* **Work instruction**
If a line in the records below contains the word "Just", return that line.

◇ ◇ ◇ ◇ ◇

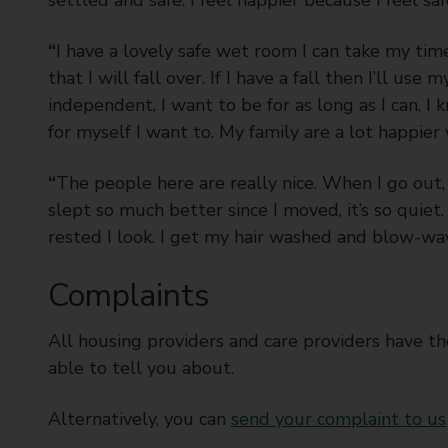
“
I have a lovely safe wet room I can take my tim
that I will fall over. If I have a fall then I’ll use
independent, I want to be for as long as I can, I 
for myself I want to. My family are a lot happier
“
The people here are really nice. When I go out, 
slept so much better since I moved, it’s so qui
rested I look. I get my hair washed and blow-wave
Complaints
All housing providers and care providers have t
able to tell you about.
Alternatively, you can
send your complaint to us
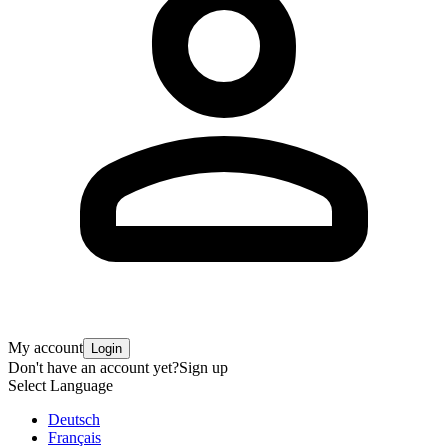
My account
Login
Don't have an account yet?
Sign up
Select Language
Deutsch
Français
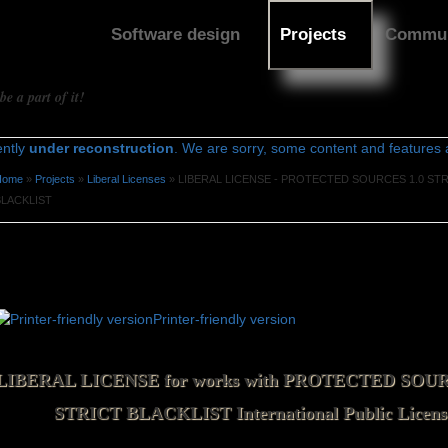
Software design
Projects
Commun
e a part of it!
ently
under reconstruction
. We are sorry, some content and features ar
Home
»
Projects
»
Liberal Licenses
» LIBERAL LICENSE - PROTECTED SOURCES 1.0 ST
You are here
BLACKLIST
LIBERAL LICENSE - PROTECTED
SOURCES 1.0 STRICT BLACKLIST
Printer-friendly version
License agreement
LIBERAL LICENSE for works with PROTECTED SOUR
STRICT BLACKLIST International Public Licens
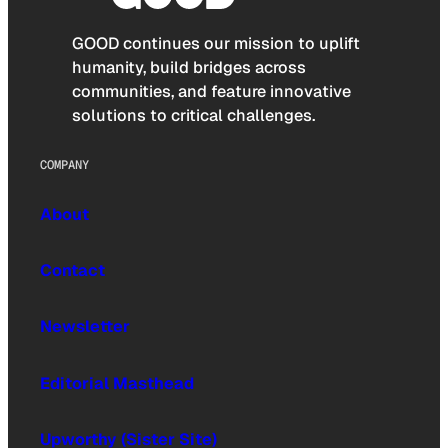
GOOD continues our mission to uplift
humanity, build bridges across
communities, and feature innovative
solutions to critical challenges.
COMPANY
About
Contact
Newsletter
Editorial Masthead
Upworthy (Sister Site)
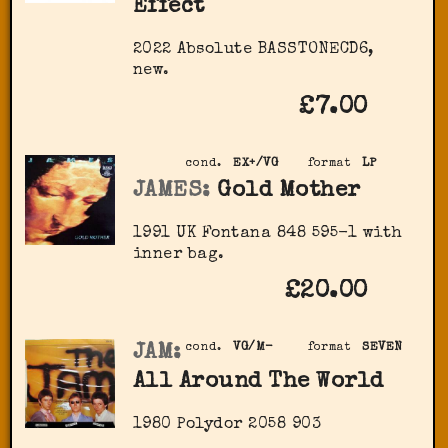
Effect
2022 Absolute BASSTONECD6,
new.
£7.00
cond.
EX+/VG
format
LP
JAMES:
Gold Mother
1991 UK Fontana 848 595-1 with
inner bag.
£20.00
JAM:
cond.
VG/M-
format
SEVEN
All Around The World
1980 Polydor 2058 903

◇ ◇ ◇ ◇ ◇

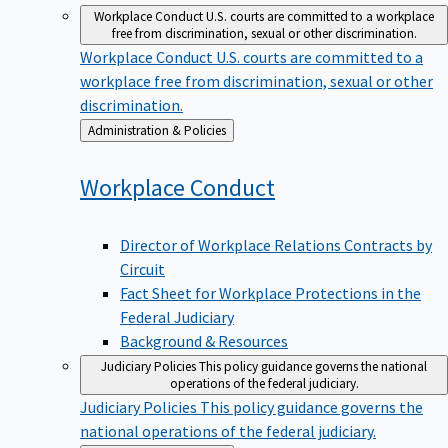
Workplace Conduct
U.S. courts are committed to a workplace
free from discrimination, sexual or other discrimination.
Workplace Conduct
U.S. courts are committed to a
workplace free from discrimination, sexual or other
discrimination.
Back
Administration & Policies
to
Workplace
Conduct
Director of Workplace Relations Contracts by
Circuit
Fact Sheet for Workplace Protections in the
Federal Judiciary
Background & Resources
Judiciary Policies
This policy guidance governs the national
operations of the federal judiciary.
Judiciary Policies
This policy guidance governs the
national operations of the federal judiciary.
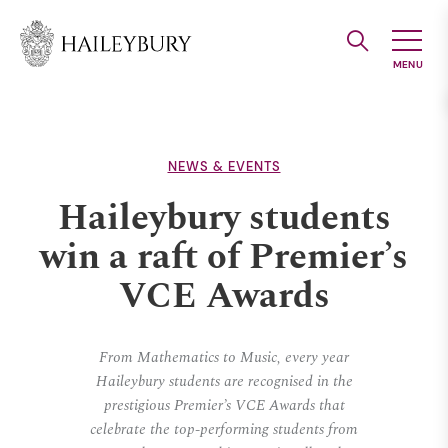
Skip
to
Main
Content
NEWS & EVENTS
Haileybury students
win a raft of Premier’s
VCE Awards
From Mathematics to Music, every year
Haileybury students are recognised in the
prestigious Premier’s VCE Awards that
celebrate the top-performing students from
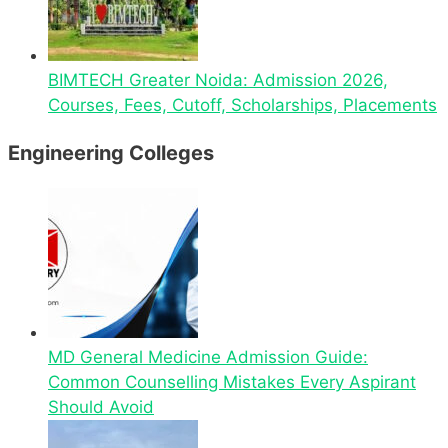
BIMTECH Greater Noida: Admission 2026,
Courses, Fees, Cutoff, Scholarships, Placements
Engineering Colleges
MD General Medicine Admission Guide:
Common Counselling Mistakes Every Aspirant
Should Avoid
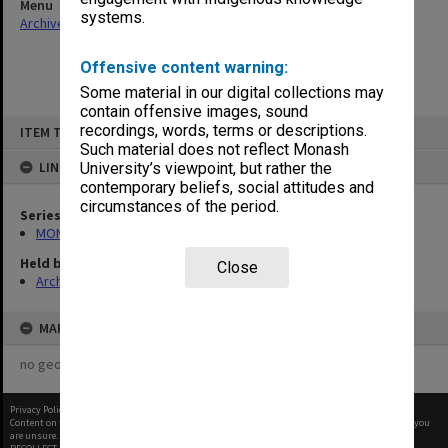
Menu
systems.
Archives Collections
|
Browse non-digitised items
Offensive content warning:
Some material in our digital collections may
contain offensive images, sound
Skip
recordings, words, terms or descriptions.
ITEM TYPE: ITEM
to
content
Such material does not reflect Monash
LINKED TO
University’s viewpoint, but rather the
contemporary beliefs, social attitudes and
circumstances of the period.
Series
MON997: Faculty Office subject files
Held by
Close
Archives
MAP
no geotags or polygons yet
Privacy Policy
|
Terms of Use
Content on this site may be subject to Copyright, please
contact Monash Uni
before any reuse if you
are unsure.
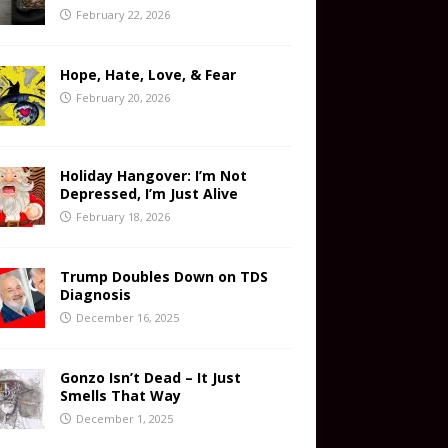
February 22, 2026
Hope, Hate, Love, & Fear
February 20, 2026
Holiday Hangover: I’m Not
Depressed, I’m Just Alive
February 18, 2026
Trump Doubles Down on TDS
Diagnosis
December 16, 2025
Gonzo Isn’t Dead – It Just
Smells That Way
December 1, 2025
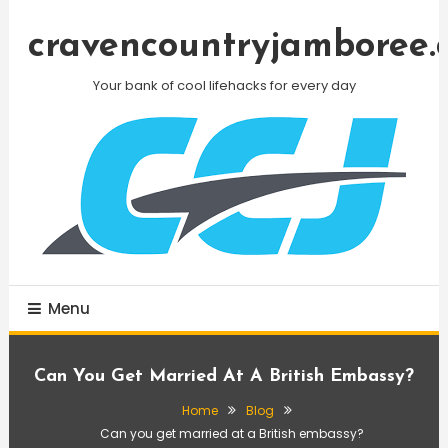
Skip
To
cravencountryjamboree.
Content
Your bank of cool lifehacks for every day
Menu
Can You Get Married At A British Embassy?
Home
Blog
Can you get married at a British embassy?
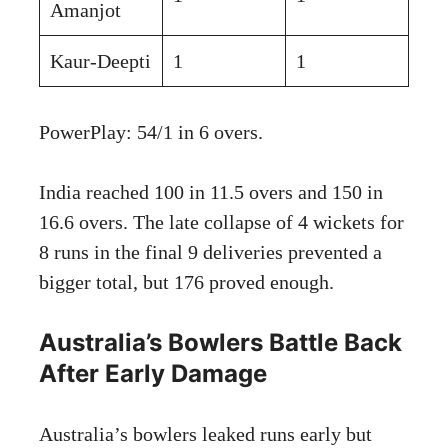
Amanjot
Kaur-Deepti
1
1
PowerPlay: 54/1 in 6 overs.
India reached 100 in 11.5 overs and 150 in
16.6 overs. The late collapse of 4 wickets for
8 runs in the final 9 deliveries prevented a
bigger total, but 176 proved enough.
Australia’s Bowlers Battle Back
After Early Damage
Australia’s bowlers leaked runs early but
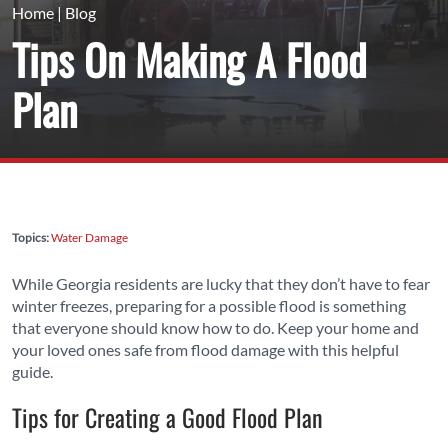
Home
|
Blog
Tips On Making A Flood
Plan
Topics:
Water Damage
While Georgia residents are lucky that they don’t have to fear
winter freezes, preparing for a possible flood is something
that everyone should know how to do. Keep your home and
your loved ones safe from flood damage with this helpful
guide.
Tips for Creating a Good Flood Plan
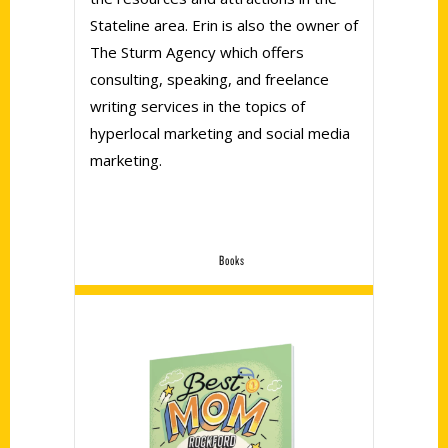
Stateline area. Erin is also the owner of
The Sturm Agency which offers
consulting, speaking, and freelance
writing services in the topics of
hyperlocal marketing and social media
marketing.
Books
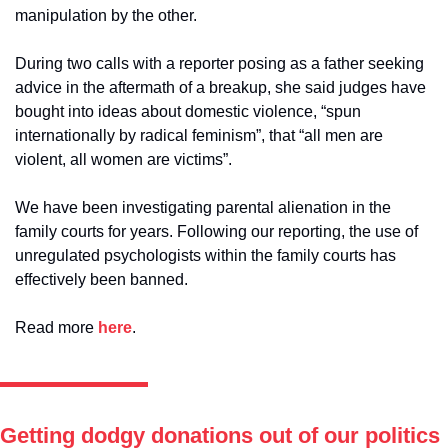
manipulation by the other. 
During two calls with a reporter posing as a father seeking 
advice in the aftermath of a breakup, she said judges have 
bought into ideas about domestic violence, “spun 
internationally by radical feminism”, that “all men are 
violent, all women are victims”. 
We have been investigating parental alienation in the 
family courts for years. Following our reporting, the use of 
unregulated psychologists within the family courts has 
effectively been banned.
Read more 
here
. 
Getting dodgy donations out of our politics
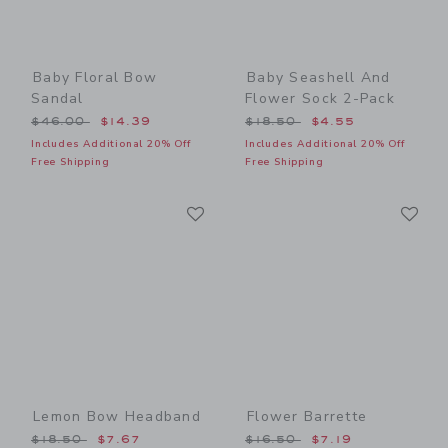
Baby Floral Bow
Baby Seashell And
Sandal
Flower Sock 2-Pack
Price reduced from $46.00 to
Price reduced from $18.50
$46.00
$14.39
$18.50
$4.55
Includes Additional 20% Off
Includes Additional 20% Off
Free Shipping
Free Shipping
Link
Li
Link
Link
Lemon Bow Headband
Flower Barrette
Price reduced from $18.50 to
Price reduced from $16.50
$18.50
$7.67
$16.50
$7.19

◇ ◇ ◇ ◇ ◇

* **Task answer**
Depressed, I’m Just Alive
Gonzo Isn’t Dead – It Just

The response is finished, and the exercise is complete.